***** Brano di testo

Il Sole 24 Ore, 26 maggio 2020
Hong Kong rischia lo status di hub finanziario mondiale
Il recupero dello 0,1% messo a segno ieri dalla Borsa di Hong Kong, dopo il crollo del 5,6% di venerdì, non cambia lo scenario: il nuovo scontro con la Cina peggiora una crisi che colpisce tutti i settori dell’economia, finanza, costruzioni, consumi.
Già da due anni, l’hub finanziario si ritrova preso in mezzo alle tensioni tra Washington e Pechino: la guerra dei dazi e la corsa alla leadership tecnologica hanno contributo a far crollare la Borsa di Hong Kong nel 2018. La ripresa dell’anno successivo è stata quasi annullata dai disordini innescati in estate dalla legge sull’estradizione che Pechino ha tentato di imporre alla regione speciale: un primo assalto al principio «un Paese, due sistemi», in base al quale Hong Kong continua ad applicare i principi dello Stato di diritto, nonostante il ritorno alla sovranità cinese. L’immagine della città come hub finanziario stabile ne esce fortemente sconvolta.
Il 2020 si annunciava come il peggior anno nella storia dell’ex colonia britannica già prima delle tensioni di questi giorni, con migliaia di dimostranti in strada contro il nuovo attacco all’autonomia di Hong Kong da parte di Pechino e le sue nuove norme sulla sicurezza nazionale, che gli attivisti considerano uno strumento per reprimere il dissenso. Nelle scorse settimane, le autorità della regione speciale avevano previsto un crollo del Pil del 7% per quest’anno, dopo la flessione dell’1,2% del 2019. Stime che ora possono peggiorare.

**********

• _I tuoi compiti_
1 - Trascrivi dall'articolo su Hong Kong il passo che comincia con "Il 2020 si annunciava" e termina con "ora possono peggiorare.".
2 - Riprendi l'articolo su Hong Kong e portalo avanti dopo la sua ultima frase.

***** Registro dei dati

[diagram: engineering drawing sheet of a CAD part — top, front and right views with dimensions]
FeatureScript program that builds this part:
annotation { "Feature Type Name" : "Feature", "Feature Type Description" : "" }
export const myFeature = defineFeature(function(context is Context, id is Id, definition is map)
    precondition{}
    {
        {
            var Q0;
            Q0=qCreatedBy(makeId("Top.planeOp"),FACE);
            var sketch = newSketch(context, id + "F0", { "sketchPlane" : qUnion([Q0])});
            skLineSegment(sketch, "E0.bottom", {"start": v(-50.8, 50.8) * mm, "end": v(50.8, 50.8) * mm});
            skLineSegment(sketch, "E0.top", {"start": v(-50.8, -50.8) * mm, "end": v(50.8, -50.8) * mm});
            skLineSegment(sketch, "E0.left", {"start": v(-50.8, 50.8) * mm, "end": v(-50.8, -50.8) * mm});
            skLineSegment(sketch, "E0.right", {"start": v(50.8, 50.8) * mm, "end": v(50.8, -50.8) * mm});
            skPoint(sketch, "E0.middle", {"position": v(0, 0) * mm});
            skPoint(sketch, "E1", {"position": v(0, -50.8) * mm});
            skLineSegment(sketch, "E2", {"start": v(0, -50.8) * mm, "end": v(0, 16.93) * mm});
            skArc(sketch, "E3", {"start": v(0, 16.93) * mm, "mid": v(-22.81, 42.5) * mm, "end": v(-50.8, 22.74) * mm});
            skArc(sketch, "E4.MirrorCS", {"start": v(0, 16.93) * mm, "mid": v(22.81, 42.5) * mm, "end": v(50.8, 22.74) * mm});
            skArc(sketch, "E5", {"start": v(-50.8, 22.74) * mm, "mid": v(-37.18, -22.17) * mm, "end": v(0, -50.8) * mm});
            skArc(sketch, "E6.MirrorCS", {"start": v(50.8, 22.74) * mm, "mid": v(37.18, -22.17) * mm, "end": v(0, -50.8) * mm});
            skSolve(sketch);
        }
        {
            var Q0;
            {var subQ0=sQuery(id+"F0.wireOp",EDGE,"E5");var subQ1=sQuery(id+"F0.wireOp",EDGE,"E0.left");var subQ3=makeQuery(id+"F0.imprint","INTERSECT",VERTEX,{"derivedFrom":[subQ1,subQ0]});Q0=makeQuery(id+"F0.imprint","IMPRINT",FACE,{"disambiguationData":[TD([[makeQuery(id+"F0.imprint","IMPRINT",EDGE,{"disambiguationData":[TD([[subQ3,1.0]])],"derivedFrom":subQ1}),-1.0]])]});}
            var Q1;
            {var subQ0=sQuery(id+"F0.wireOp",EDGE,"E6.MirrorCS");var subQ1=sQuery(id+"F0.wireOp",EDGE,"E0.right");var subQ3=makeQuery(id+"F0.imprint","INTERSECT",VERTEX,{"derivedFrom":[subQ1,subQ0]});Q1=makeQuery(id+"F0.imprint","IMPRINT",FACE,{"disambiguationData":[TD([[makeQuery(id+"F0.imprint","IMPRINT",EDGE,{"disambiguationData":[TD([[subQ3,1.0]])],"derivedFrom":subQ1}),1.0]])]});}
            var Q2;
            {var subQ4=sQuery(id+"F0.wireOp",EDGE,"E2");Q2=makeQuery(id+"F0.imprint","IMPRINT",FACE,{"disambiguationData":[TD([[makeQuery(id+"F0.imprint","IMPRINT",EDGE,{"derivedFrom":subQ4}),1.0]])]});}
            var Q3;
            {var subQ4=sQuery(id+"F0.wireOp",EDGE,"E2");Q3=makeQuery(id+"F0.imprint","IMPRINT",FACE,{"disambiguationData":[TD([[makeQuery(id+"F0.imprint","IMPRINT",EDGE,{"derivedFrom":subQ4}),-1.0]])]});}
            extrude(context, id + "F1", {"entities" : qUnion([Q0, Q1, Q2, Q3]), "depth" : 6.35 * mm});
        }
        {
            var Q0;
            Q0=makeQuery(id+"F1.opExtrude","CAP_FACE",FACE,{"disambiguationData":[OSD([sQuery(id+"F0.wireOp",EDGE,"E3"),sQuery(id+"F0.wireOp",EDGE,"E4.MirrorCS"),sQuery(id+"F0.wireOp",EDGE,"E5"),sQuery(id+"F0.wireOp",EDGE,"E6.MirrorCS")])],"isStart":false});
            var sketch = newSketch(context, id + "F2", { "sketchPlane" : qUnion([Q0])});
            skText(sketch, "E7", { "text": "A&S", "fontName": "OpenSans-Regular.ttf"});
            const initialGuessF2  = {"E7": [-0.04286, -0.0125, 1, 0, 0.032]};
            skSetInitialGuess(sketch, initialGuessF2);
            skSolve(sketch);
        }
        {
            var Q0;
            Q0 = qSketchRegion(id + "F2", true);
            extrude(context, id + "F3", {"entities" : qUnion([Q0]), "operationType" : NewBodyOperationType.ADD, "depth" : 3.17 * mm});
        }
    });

**********

• _Soluzioni degli esercizi_
1 -
Il 2020 si annunciava come il peggior anno nella storia dell’ex colonia britannica già prima delle tensioni di questi giorni, con migliaia di dimostranti in strada contro il nuovo attacco all’autonomia di Hong Kong da parte di Pechino e le sue nuove norme sulla sicurezza nazionale, che gli attivisti considerano uno strumento per reprimere il dissenso. Nelle scorse settimane, le autorità della regione speciale avevano previsto un crollo del Pil del 7% per quest’anno, dopo la flessione dell’1,2% del 2019. Stime che ora possono peggiorare.

2 -
Il Governo è riuscito finora a gestire in modo efficace la pandemia sul fronte sanitario, con meno di 1.100 casi confermati e quattro decessi. Nulla però ha potuto fare per proteggere l’economia dallo shock della domanda estera. Nel primo trimestre, il crollo del Pil è stato dell’8,9% su base annua. La disoccupazione, in aumento da sei mesi, ha raggiunto i massimi da ottobre del 2010, mentre la fiducia delle imprese è ai minimi storici. Ad aprile le esportazioni sono calate meno del previsto, ma grazie soprattutto alla tenuta del mercato cinese.
La pandemia ha colpito soprattutto commercio al dettaglio, hotel, bar e ristoranti. Le restrizioni per contenere il contagio hanno definitivamente messo al tappeto il turismo, che già soffriva il calo degli arrivi di visitatori dalla Cina, tenuti lontani dai disordini. Con un calo dei visitatori del 99%, a marzo le vendite al dettaglio sono crollate di oltre il 40% in valore per il secondo mese consecutivo.
Per sostenere i consumi, l’ex colonia ha distribuito 10mila dollari di Hong Kong (1.180 euro circa) a tutti i residenti permanenti dai 18 anni in su (qualcosa di molto simile all’helicopter money). Nel complesso, il Governo ha annunciato un piano da 37 miliardi di dollari, quasi il 10% del Pil.
Le nuove tensioni con Pechino complicano tutto. Tra le preoccupazioni più forti c’è la reazione Usa. Washington garantisce a Hong Kong un regime commerciale speciale, che la esclude dai dazi imposti alla Cina. Se la città perdesse la propria autonomia, la Casa Bianca sarebbe pronta a revocare lo status. Il consigliere economico della Casa Bianca, Kevin Hassett, ha avvisato che «Hong Kong è stata il centro finanziario dell’Asia per molto, molto tempo. Non credo che continuerà a esserlo», se Pechino prosegue con il suo progetto di imporle le proprie norme sulla sicurezza nazionale.
Il progetto di legge sarà approvato giovedì. Ieri la Cina ha provato a rassicurare, affermando che le disposizioni non compromettono l’autonomia di Hong Kong e che con le nuove norme gli investitori esteri saranno al riparo dai rischi di «terrorismo» emersi negli ultimi mesi. Pechino ha però anche avvisato Washington di essere pronta a rispondere colpo su colpo: «Se gli Usa continuano a danneggiare gli interessi della Cina, allora prenderemo le necessarie contromisure», ha affermato il portavoce del ministero degli Esteri, Zhao Lijian.